In the analytical part, univariate logistic regression was used to investigate whether different parameters have an impact on relapse (yes/no) and diagnosis (primary/secondary). Total number of relapses was treated as a scale variable in the models. The level of statistical significance (alpha) was set at 0.05 and all p-values represent two-tailed tests, unless otherwise noted. The analyses were performed with statistical software R 4.1.2.

Results

In total, 38 patients were enrolled in the study. Male: Female ratio was 1.1:1 (20 boys, 18 girls). Median patient age was 4 years (IQR 7) and distinct age groups <1 year, 1-2.9, 3-4.9, 5-9.9 and 10-18 years were represented by 6 (15.8%), 8 (21%), 6 (15.8%), 10 (26.4%) and 8 patients (21%) respectively. Mean time on follow up was 5.3 years (range 3 months-15 years). Consanguinity was reported in 5/38 (13.1%) patients.

Out of 38 patients, 25 (65.8%) presented with a sole AIHA episode, while 13 (34.2%) experienced>episodes, with mean number of relapses 3.3 (range 1-11) and mean time between relapses 13.5 months (range 1-36 months). No statistically significant correlation was found between presentation of relapse and patient age (P=0.06), however, for every year of age relapse risk decreased by 20%.

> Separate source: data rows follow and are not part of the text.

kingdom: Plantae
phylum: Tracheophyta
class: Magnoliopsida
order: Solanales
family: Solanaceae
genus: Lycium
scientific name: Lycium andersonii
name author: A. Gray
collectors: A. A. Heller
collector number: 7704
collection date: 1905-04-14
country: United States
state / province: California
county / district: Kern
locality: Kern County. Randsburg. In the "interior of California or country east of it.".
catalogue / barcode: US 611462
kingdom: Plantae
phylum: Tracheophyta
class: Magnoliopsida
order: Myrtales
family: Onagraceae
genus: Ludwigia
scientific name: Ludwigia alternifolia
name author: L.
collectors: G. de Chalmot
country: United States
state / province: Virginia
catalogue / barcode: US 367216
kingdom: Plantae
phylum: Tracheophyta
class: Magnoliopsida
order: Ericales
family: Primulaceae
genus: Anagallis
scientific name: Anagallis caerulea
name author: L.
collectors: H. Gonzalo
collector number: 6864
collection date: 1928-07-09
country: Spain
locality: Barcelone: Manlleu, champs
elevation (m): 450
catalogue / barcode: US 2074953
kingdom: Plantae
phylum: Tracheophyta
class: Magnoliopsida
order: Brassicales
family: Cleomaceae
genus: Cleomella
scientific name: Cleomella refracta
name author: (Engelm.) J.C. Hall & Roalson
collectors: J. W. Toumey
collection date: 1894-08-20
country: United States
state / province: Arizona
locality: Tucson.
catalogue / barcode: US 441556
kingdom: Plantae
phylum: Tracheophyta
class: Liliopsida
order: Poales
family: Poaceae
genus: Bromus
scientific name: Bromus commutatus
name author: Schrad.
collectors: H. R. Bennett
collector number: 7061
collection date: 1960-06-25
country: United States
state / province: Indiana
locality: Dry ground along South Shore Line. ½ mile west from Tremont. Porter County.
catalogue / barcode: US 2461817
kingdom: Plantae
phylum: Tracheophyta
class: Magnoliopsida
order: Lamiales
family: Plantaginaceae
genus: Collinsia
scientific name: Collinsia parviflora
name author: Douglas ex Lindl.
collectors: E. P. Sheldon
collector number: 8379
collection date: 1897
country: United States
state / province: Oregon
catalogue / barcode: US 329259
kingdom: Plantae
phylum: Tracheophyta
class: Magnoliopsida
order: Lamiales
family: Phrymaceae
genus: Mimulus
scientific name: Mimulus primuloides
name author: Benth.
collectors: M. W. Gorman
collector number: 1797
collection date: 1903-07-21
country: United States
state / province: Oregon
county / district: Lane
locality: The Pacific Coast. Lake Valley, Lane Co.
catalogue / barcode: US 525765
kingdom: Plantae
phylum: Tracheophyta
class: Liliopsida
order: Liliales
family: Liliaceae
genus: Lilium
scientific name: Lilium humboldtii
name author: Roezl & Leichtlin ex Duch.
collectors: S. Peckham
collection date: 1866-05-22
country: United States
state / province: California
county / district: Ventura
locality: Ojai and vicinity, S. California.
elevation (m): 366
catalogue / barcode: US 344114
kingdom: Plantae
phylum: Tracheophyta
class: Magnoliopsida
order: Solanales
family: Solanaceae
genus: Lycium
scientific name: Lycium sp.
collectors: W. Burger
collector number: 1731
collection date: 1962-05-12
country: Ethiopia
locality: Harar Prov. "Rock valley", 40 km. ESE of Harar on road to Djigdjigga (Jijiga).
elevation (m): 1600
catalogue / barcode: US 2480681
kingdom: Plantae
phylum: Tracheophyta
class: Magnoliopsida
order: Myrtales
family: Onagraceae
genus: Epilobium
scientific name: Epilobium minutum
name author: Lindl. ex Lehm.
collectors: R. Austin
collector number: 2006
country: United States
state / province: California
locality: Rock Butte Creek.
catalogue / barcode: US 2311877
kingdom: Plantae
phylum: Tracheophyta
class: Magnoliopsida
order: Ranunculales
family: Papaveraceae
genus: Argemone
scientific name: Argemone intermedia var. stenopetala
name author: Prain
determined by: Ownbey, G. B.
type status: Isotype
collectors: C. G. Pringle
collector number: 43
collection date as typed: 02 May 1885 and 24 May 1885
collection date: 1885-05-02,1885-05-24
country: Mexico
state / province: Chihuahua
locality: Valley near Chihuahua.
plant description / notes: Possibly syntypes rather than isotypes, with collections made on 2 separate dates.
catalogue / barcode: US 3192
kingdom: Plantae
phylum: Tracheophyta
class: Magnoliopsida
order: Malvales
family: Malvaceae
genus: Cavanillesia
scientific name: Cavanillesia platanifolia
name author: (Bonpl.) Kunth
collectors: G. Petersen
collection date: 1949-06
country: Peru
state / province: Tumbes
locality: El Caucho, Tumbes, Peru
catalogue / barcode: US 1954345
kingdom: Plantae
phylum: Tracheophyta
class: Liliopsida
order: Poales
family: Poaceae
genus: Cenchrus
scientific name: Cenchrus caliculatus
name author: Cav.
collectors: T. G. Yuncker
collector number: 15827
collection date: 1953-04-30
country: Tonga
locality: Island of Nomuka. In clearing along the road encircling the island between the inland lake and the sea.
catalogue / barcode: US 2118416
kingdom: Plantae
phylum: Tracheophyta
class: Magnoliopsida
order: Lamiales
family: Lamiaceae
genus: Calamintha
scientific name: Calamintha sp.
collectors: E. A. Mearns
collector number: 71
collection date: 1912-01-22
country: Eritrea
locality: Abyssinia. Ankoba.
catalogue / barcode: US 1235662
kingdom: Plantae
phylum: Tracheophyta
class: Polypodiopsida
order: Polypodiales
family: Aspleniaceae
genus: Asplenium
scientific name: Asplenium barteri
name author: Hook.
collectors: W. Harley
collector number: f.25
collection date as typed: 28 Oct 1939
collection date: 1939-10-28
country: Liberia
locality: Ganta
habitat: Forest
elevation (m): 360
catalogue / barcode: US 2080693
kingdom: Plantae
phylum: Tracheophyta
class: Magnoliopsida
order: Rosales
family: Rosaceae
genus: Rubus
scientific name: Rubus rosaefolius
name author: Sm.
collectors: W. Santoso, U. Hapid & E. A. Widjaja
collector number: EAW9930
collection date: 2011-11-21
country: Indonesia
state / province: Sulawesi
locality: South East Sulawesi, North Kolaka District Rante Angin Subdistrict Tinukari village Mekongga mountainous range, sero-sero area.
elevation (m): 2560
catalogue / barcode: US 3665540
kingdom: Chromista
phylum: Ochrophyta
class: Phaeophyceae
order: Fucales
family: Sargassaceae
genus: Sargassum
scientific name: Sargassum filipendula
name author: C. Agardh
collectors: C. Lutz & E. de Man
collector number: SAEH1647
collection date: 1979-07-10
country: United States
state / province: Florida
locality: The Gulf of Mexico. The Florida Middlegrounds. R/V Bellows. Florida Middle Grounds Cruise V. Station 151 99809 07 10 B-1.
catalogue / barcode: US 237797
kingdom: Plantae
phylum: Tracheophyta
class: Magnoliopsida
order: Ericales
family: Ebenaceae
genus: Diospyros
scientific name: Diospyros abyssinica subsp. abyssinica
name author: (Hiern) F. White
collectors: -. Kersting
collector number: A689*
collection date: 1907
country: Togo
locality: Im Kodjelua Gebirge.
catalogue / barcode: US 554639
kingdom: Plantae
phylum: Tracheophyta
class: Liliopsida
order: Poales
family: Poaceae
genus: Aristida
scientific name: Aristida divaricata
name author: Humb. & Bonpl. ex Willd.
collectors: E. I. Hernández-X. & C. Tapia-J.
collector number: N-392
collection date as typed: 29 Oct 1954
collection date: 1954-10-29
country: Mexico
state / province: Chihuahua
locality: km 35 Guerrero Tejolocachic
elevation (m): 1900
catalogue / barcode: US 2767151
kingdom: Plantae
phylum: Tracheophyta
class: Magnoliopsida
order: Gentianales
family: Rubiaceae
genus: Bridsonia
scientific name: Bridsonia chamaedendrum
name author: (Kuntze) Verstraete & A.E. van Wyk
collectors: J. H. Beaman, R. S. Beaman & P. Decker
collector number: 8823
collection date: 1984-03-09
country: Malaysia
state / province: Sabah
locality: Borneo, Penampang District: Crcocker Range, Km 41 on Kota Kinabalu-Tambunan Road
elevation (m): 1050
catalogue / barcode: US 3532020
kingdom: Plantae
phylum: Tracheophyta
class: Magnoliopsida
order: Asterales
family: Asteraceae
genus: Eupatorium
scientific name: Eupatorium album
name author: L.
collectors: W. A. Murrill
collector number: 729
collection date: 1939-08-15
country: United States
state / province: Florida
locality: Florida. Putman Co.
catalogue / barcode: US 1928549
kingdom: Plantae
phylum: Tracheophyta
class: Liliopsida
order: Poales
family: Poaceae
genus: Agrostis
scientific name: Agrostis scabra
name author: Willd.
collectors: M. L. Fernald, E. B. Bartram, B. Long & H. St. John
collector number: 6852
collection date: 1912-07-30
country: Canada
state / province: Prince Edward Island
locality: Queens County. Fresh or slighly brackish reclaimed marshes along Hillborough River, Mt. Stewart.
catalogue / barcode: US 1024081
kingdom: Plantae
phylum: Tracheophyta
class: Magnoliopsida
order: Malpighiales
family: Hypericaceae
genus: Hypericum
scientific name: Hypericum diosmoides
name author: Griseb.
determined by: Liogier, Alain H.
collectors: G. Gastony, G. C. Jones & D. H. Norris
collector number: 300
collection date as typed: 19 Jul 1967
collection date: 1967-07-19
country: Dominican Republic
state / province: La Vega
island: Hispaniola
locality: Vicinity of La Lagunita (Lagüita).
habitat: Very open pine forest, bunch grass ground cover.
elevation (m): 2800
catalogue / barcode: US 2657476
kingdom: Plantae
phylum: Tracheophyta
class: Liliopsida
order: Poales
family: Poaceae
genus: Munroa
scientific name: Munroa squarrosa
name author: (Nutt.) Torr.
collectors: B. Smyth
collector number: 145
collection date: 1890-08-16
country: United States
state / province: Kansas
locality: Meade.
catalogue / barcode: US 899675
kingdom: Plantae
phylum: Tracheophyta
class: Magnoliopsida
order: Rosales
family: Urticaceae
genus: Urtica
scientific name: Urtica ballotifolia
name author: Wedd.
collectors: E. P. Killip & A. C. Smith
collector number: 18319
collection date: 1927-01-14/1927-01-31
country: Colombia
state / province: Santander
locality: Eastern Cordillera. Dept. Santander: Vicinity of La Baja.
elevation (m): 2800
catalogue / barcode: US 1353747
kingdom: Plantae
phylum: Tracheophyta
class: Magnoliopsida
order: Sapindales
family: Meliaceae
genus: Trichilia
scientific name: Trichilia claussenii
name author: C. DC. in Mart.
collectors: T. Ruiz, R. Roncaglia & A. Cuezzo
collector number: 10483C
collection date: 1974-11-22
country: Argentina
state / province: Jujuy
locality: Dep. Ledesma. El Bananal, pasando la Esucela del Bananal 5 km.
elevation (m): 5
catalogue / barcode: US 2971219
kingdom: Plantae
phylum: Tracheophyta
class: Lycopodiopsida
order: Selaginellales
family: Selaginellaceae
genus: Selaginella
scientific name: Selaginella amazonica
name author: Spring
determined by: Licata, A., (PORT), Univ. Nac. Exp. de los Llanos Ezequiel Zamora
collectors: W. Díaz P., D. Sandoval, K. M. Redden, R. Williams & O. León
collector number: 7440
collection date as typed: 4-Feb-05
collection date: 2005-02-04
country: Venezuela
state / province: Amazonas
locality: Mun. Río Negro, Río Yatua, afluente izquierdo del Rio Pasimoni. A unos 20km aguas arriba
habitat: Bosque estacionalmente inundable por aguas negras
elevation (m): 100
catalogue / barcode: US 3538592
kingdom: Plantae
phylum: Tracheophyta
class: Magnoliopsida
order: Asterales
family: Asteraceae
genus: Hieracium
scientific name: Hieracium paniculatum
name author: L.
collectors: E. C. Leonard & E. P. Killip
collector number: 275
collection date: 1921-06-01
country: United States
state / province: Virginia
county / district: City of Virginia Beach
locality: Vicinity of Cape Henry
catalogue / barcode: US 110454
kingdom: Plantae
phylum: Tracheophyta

The clinical presentation at diagnosis included fever in 10 cases (26.3%), acute signs of anemia such as pallor and/or jaundice in 16 (42.1%) and dark urine in 5 (13.1%) cases. Splenomegaly was reported in 10 (26.3%) patients. Furthermore, 10 (26.3%) patients presented with mild bleeding manifestations (petechiae, ecchymosis and/or gum bleeding), the laboratory work-up revealing thrombocytopenia in addition to hemolytic anemia and the patients receiving a diagnosis of Evans syndrome. Evans syndrome was established also in 4 (10.5%) patients with thrombocytopenia and a positive DAT and increased hemolytic markers, without presence of anemia (Table 1).